まだ体が動くうちに色々な土地を旅して巡って、ニアを探すのもいいんじゃないかい?」
「なら俺もついて行くよ」
「イーサン…あんた…」
イーサンと呼ばれた男はウインクした。男がよくやる癖で、その度に女性客がざわめき、富美江は少しだけ嫉妬するのだった。
「愛しい妻に一人旅なんて危ない事はさせられないよ、フーミン。どこまででもお供するよ」
「なっ、あんたって人は…もう!
休憩時間中でも此処は職場だよ!『女将』って呼ばなきゃ他の連中に示しがつかないじゃないか!」
「ハハハ、悪い悪い」
イーサンは笑いながら、そっと富美江を自分の胸元に寄せたのだった。
・・・・・・・
…場所が変わり、仁亜がいる寝室。
彼女はレモン水を吹いた後始末に追われていた。アイザックの怒涛の質問攻めに遭いながら。
「ニア、本当にフーミン様を知っているのか?!」
「知ってるも何も、私の雇い主ですから」
「彼女は生きているんだな?!」
「女将さんは…今55歳だったかな、元気に働いてますよ」
レモン水吹いちゃって勿体ない事したなぁ、とタオルでテーブルを拭いている仁亜に対し、その端っこに手をつき震えているアイザック。
「こんな、こんなに嬉しい事はない…。これで伯父上の安否も分かれば…」
「あのー、もしかしてなんですけど。その人イーサンって名前ですか?」
「!!な、何故それを!!ま、まさか!!」
「…旅館で板前、えーっと料理長って言えばいいのかな。やってますよ。
女将さんとは夫婦で、彼も元気です」
「 な ん と い う 事 だ !」
アイザックさんの震えがMAXになった。そしてその振動によりテーブルがガタガタ揺れ、レモン水の入ったグラスが倒れた。
幸い割れなかったけどまたテーブルが汚れた。もう一回フキフキする。
「なんかその…ごめんなさい。最初にお会いした時に色々お話ししていればよかったかも」
「いや、いいんだ…いいんだ…」
彼の目元にキラリとしたものが。あ、涙かも。
やだ、男の人の涙ってドキッとする。とりあえず拭ってあげよう。
「ありがとうニア。でもちょっと沁みるのだが」
「あ、ごめんなさい。これレモン水を拭き取ったタオルだ」
…私も動揺してたみたい。
「二人が生きていたと分かったのなら、すぐに父上と兄上に報告しなければ。
悪いが明日にでもここを出て、俺の実家に来てくれ。

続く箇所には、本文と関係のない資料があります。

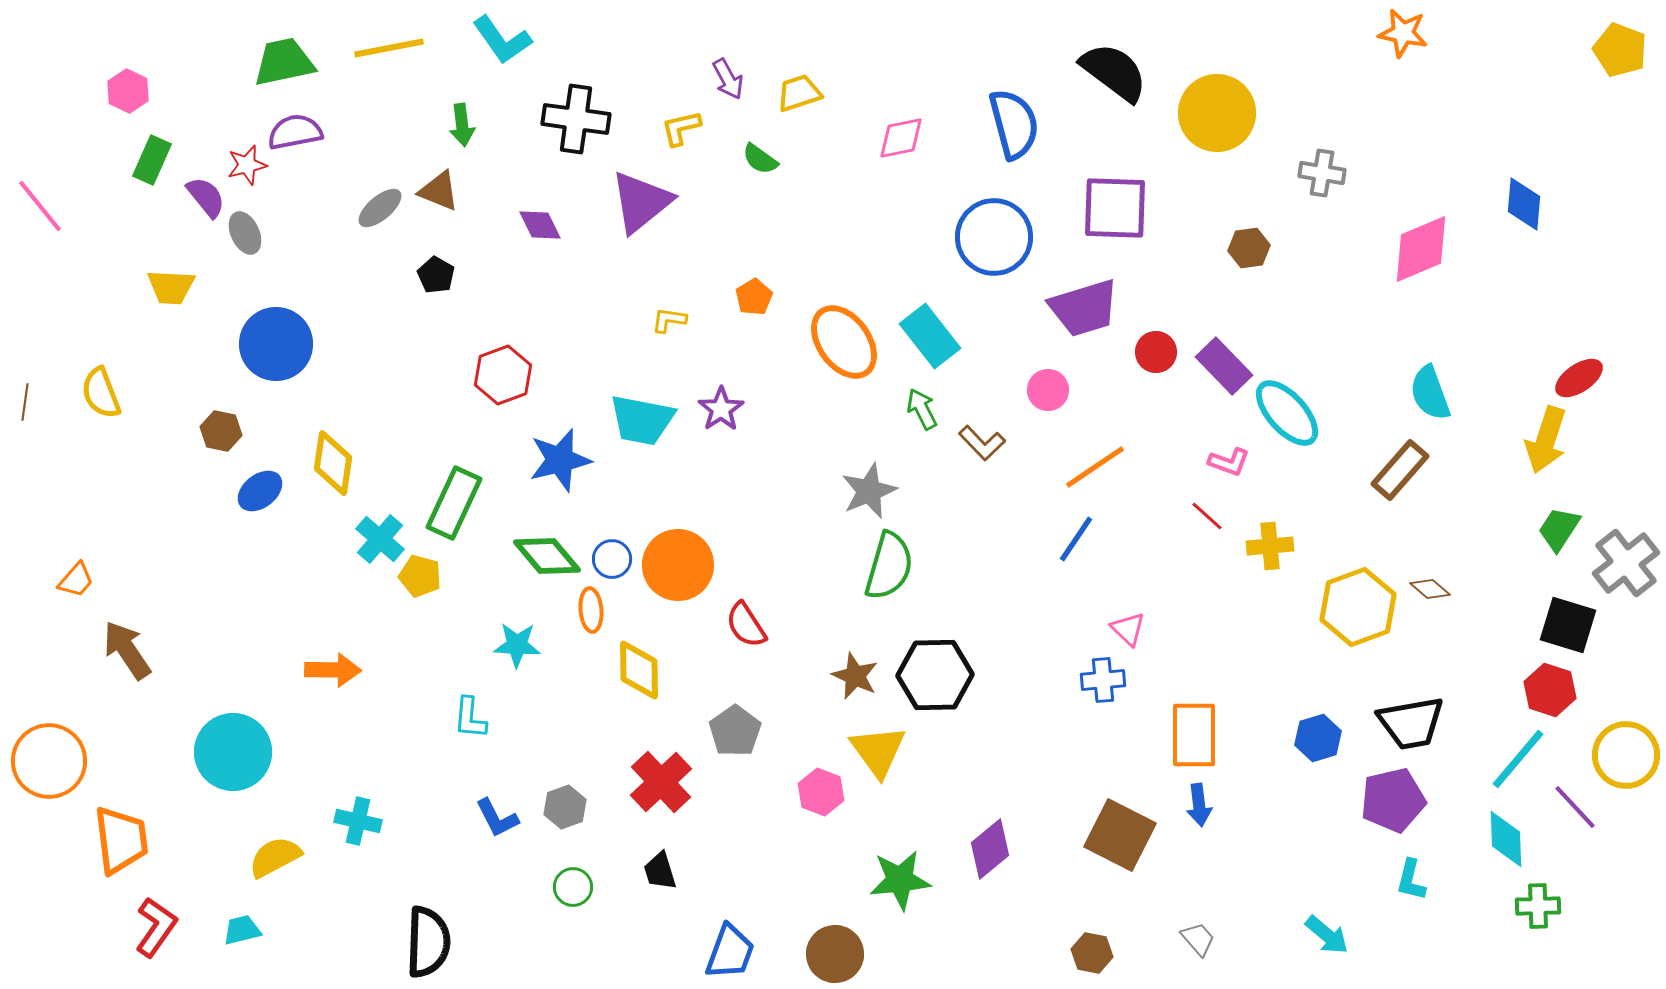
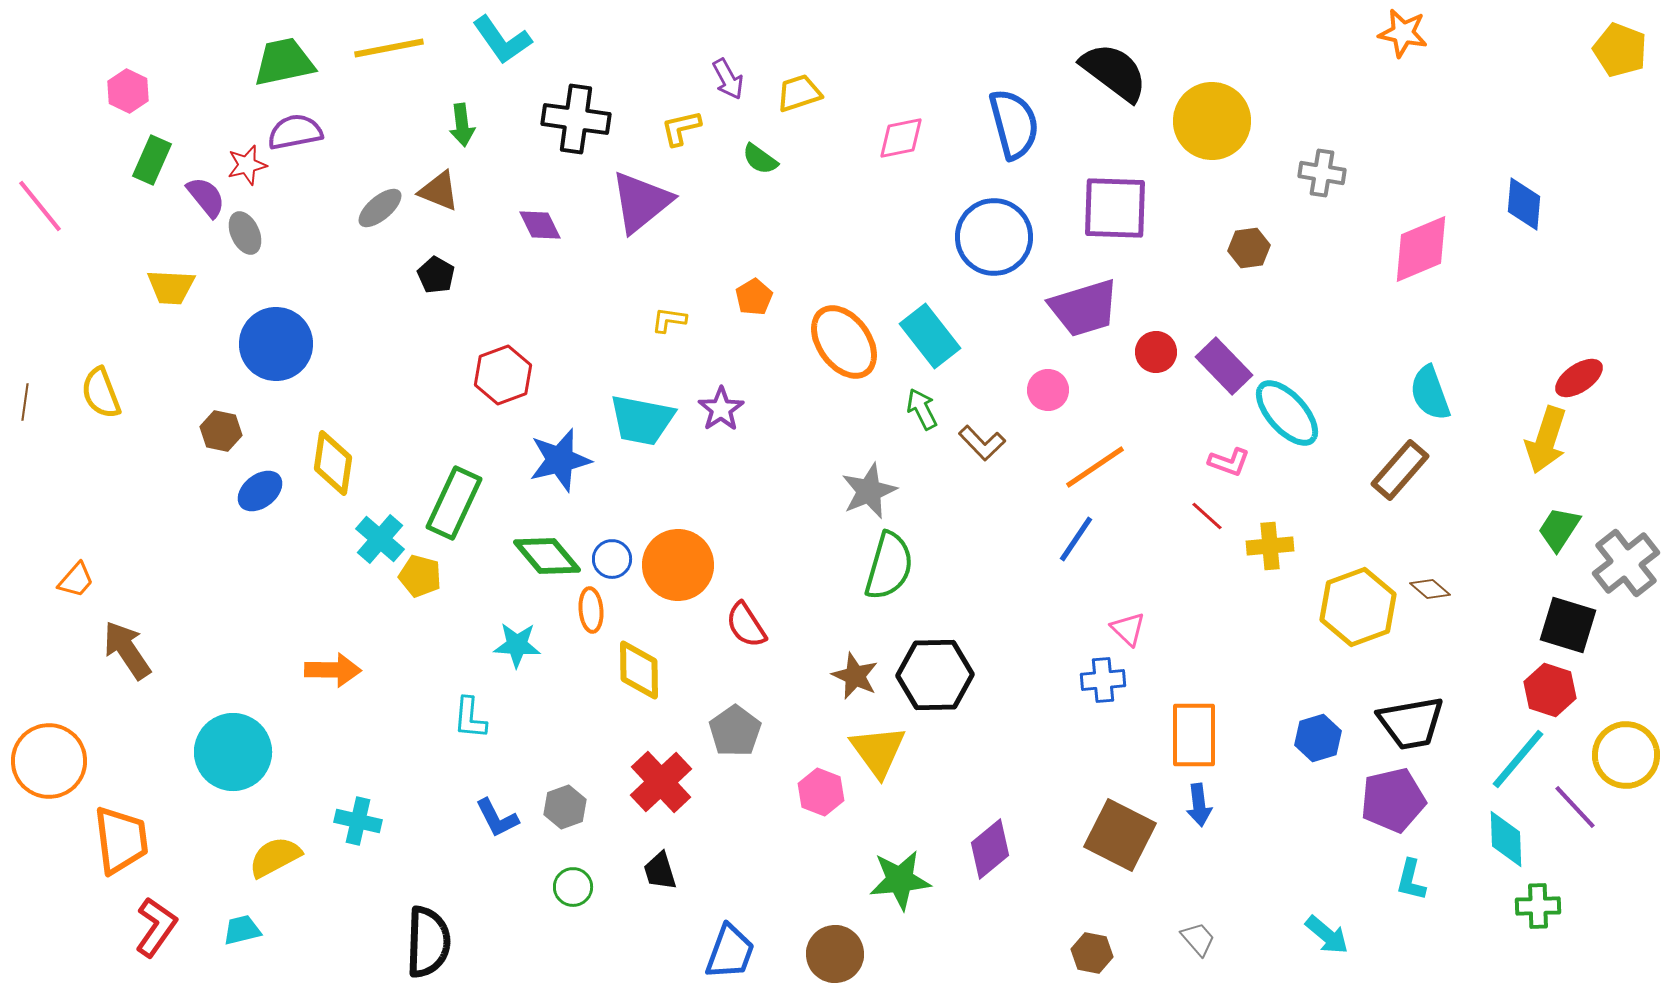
yellow circle at (1217, 113): moved 5 px left, 8 px down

彼らに会って話をして欲しいんだ」
「えっ明日ですか!私は良いですけど…この城を出ていいんですかね?
まだ私の調査って終わってないみたいですけど」
「大方終わったと聞いている、朝になったらすぐ王に直訴して外出許可をもらってこよう」
「怒涛の展開!」
「よし、明日に備えて今日はもう寝よう。
ニア、本当に君には感謝しかない。では、おやすみ」
「は、はい。おやすみなさい」
パタン、とドアが閉まる。彼は隣室へ行ってしまった。あまりにあっけなくお別れしたので唖然とする。
でもあんなにコロコロ表情を変えるアイザックさんは新鮮だったな、とほっこりする仁亜だった。